_REQUIRED ACTION A_:
Pull out every line of the entries that contains the string "white", treating uppercase and lowercase letters as different.

_PASSAGE TO READ_:
++++++++++
# 2010 Murano



## mbothman (Mar 19, 2019)

Just purchased a 2010 Murano from a dealership here in town. Within a few days, noticed there was a puddle under the vehicle. Turns out, my axle seal was leaking. Took it back to the dealership, they replaced the axle and the seal. Great. 
I was driving the vehicle today- now a new problem has started. From stop, it has a real hard time accelerating. It’s just acting like it’s getting zero power, I’ve got the gas pedal to the floor. After about 30 seconds, it’ll kick in and go. Driving, once accelerated, it has no problems- shifts fine, etc.
Please help! Any ideas what it could be? I’m taking it Thursday to an auto place in town, because I refuse to keep letting the dealership look at it. I just kind of want an idea on what to expect.


----------



## smj999smj (Jan 1, 2006)

It could be any of a number of problems, such as a faulty throttle actuator assembly, faulty accelerator pedal position sensor or a fuel pressure issue. If the dealership is willing to cover the cost of the repair, I would recommend you take it back to them. If you are not happy with their service, contact Nissan's customer hotline, 1-800-NISSAN-1.


----------



## mbothman (Mar 19, 2019)

Unfortunately, I didn’t buy from a Nissan dealer. 
I took it to a local shop to have it looked at and they’re telling me it’s a transmission issue. 
I went back to the dealership from which I purchased and they’re sending it to a local guy they know that is going to give it another once over, apparently he specializes in foreign vehicles. 
I have to hold out hope it’s not the transmission. I really can’t afford that thrown in my lap at the moment. 

Thank you for your reply!


----------
++++++++++
[Stored data entries]
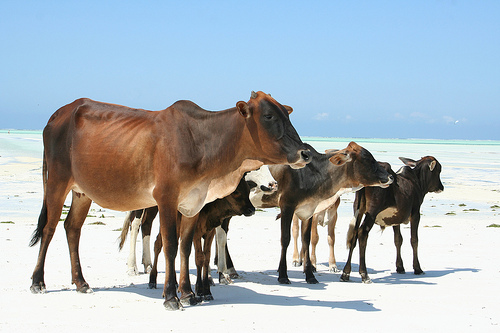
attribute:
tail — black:
[12, 154, 62, 248]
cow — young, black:
[347, 137, 435, 281]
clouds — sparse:
[324, 105, 430, 128]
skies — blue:
[148, 36, 269, 63]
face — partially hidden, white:
[234, 163, 287, 214]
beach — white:
[49, 243, 159, 286]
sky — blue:
[259, 19, 347, 79]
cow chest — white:
[181, 169, 221, 212]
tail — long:
[29, 148, 51, 258]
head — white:
[244, 163, 274, 199]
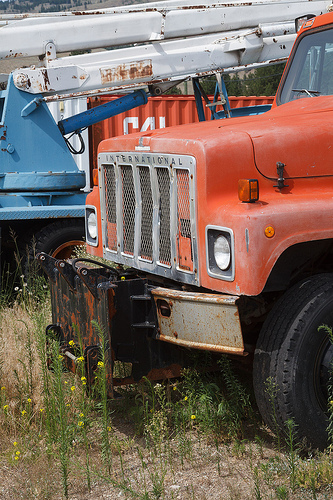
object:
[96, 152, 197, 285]
window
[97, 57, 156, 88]
rust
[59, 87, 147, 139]
shock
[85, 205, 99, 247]
front headlight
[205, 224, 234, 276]
front headlight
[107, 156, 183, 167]
letters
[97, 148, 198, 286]
front grill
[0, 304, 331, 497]
ground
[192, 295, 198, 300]
spots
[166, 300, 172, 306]
spots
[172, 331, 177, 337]
spots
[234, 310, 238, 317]
spots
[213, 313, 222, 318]
spots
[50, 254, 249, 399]
bumper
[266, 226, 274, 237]
light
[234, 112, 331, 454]
side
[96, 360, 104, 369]
flowers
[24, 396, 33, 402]
flowers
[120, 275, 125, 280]
flowers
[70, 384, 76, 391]
flowers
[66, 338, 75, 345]
flowers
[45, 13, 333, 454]
jeep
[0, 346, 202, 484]
weeds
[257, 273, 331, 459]
jeepwheel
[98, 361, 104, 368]
flower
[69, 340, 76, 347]
flower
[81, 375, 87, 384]
flower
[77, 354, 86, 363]
flower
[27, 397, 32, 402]
flower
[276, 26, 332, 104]
windshield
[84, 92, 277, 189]
trailer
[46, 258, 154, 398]
machinery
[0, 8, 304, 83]
machinery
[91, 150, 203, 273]
grate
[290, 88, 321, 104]
wiper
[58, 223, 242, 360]
part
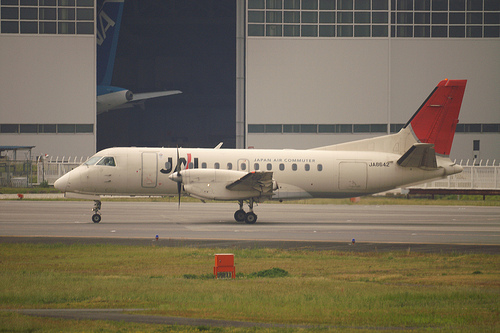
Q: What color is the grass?
A: Green.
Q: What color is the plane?
A: Blue, white and red.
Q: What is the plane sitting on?
A: A runway.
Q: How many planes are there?
A: One.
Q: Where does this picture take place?
A: On an airport runway.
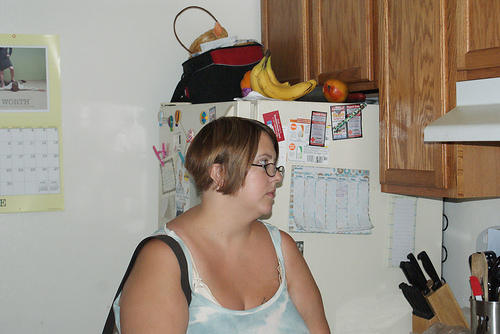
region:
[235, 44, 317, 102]
Bananas on top of fridge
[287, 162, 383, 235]
Calendar on side of refrigerator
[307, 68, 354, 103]
Apple next to banana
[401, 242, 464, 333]
Knives in wooden container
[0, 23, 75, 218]
Yellow and white calendar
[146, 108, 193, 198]
Magnets on the front of the fridge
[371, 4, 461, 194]
Wooden kitchen cupboard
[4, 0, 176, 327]
Wall covered in white paint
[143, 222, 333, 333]
Woman's tank top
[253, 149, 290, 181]
Black glases on woman's face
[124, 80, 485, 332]
A person in the kitchen.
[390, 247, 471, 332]
A set of knives.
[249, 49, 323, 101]
A bunch of bananas.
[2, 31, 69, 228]
A calendar on the kitchen wall.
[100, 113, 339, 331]
A lady wearing a purse on her shoulder.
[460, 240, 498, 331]
A bunch of kitchen utensils.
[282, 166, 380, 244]
A weekly calendar on the refrigerator.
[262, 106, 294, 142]
A magnet on the refrigerator.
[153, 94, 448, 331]
A refrigerator.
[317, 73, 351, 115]
An orange on top of the refrigerator.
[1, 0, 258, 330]
open calendar hanging on wall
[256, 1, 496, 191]
overhead wooden cabinets attached to wall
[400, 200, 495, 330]
knives and utensils in separate containers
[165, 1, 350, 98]
bag, basket and fruit on top of refrigerator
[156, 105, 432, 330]
magnets and papers attached to refrigerator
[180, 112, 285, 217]
woman with lowered eyeglasses looking to side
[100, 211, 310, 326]
black strap over white tank top over a brassiere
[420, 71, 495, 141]
extended panel of exhaust fan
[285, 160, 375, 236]
pad of paper with curled corners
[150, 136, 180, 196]
pink clip attached to note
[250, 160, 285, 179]
Low-profile reading glasses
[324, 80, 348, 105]
Apple sitting on top of the refrigerator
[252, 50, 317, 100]
Bananas sitting on top of the refrigerator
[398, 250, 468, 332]
Set of knives sitting on the counter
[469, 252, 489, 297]
Large wooden cooking spoon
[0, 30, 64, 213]
Calendar hanging on the wall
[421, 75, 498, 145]
Exhaust fan for cooking surface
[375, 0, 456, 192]
Door on overhead storage area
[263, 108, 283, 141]
Magnet stuck to side of refrigerator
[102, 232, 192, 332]
Black purse strap worn on the shoulder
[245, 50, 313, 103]
yellow bananas on a refrigerator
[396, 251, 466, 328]
a wooden knife holder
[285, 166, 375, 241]
a paper on the refrigerator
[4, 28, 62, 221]
a calendar on the wall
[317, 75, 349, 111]
a apple on the refrigerator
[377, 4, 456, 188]
a brown wooden cabinet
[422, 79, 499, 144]
a white vent hood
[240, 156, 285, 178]
a pair of black framed glasses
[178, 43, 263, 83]
a book on the refrigerator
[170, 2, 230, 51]
a basket on the refrigerator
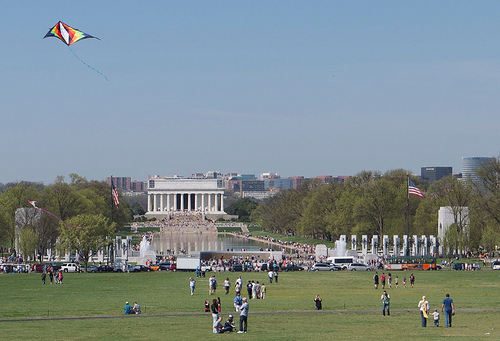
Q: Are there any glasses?
A: No, there are no glasses.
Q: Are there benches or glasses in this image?
A: No, there are no glasses or benches.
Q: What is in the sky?
A: The clouds are in the sky.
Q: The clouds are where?
A: The clouds are in the sky.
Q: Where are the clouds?
A: The clouds are in the sky.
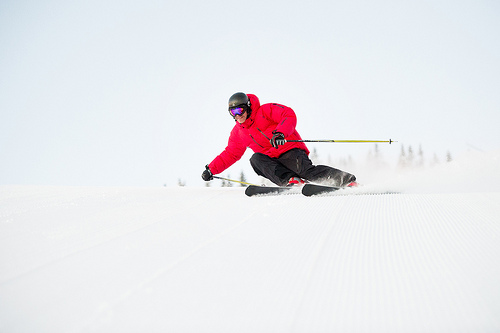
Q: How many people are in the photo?
A: One.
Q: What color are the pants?
A: Black.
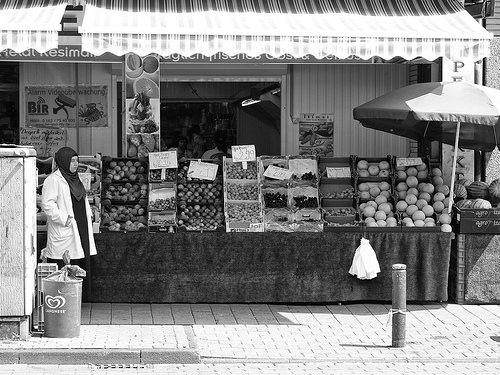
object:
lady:
[39, 146, 96, 301]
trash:
[40, 275, 83, 341]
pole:
[443, 122, 460, 214]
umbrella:
[351, 79, 498, 152]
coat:
[41, 170, 96, 262]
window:
[159, 66, 283, 157]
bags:
[345, 234, 381, 281]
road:
[7, 358, 499, 375]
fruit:
[290, 195, 317, 211]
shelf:
[91, 230, 451, 303]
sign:
[22, 83, 108, 130]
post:
[387, 262, 407, 349]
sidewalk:
[3, 301, 498, 355]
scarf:
[53, 144, 85, 202]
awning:
[74, 1, 494, 64]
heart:
[44, 294, 67, 310]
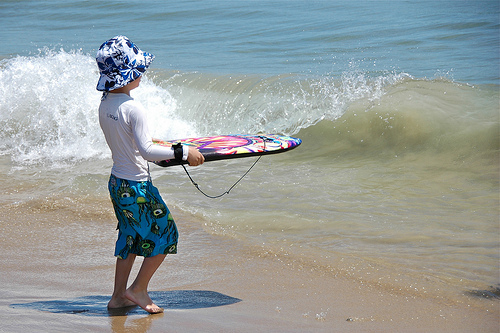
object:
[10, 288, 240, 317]
shadow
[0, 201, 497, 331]
sand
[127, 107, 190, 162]
sleeve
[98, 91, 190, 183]
shirt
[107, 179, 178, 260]
blue shorts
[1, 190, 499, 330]
beach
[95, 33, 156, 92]
hat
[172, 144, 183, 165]
strap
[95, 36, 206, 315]
boy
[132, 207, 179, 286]
leg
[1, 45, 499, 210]
waves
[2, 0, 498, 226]
ocean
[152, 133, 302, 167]
board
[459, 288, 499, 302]
shadow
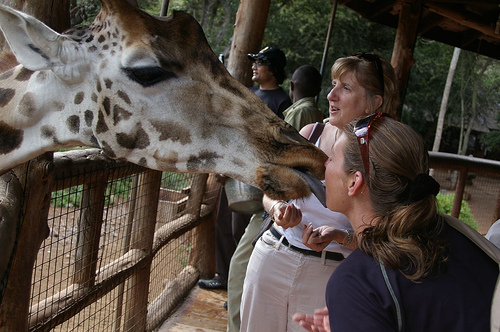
++++++++++
_REQUIRED ACTION B_:
Rewrite the part of the Murano forum thread that opens with the words "I was driving" and closes with "shifts fine, etc.", putting "accelerator" in place of "gas pedal".

_REPLY A_:
face — partially hidden, white:
beach — white:
cow chest — white:
head — white:
A: Blue, white and red.
Yellow and white calendar
Wall covered in white paint
black strap over white tank top over a brassiere
a white vent hood

_REPLY B_:
I was driving the vehicle today- now a new problem has started. From stop, it has a real hard time accelerating. It’s just acting like it’s getting zero power, I’ve got the accelerator to the floor. After about 30 seconds, it’ll kick in and go. Driving, once accelerated, it has no problems- shifts fine, etc.